:: Aim of the task ::
In the items below, find every line that contains the string "author" and copy each such line. Matching is case-sensitive.

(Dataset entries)
::::

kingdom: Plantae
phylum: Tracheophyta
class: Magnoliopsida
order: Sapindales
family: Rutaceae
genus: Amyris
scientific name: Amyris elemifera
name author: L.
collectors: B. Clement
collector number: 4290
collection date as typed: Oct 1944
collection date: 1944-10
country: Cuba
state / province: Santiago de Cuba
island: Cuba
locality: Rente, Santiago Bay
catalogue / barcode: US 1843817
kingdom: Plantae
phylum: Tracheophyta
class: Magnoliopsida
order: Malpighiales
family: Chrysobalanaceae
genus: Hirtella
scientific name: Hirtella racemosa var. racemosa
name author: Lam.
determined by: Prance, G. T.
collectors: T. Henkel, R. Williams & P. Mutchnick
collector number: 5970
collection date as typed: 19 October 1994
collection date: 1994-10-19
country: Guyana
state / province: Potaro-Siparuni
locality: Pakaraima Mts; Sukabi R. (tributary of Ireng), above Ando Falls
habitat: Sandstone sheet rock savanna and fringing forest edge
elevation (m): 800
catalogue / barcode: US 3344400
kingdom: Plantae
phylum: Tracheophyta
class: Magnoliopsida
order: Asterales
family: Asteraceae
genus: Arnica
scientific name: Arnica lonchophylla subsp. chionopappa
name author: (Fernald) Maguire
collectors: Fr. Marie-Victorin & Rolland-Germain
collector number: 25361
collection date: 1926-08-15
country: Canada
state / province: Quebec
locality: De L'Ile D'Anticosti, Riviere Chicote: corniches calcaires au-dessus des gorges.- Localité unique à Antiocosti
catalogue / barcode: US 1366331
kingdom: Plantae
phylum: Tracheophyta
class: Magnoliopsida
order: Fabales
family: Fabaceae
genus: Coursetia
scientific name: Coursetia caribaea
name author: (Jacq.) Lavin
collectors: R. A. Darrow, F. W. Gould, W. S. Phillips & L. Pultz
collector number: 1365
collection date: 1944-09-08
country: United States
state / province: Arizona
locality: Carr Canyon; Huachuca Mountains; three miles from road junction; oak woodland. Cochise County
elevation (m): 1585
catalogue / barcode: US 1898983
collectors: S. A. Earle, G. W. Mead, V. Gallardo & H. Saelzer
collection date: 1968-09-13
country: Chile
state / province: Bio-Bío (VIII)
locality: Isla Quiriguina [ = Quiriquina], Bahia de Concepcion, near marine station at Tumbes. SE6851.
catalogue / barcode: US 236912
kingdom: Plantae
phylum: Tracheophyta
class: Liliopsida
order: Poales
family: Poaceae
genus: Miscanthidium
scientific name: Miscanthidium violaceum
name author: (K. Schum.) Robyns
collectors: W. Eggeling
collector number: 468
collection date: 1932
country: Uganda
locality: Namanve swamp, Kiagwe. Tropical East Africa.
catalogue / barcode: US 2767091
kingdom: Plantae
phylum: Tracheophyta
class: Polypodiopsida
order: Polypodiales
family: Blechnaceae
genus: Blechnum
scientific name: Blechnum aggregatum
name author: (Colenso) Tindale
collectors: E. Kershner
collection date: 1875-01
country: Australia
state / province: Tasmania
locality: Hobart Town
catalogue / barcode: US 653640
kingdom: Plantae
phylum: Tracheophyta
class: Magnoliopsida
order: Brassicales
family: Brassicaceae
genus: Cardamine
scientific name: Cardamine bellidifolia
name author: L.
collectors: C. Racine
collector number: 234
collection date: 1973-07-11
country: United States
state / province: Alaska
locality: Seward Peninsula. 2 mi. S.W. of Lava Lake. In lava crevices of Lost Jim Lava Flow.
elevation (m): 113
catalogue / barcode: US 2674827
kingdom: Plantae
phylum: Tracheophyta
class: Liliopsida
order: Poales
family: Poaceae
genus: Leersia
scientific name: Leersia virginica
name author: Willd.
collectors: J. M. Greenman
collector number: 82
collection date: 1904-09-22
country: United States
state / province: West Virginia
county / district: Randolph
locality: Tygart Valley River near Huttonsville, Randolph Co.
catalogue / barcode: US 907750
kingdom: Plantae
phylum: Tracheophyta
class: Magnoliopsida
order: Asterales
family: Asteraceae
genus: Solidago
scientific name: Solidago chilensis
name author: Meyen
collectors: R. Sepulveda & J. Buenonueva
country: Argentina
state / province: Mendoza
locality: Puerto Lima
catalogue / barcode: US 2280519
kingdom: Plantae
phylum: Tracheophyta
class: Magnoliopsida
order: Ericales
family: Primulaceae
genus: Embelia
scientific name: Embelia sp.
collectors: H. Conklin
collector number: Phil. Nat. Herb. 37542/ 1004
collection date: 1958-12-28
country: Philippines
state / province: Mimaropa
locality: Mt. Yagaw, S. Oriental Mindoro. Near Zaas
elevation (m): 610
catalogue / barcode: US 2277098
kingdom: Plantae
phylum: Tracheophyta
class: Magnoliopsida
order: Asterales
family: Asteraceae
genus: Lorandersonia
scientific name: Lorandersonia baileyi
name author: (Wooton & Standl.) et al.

::::

:: The solution ::
name author: L.
name author: Lam.
name author: (Fernald) Maguire
name author: (Jacq.) Lavin
name author: (K. Schum.) Robyns
name author: (Colenso) Tindale
name author: L.
name author: Willd.
name author: Meyen
name author: (Wooton & Standl.) et al.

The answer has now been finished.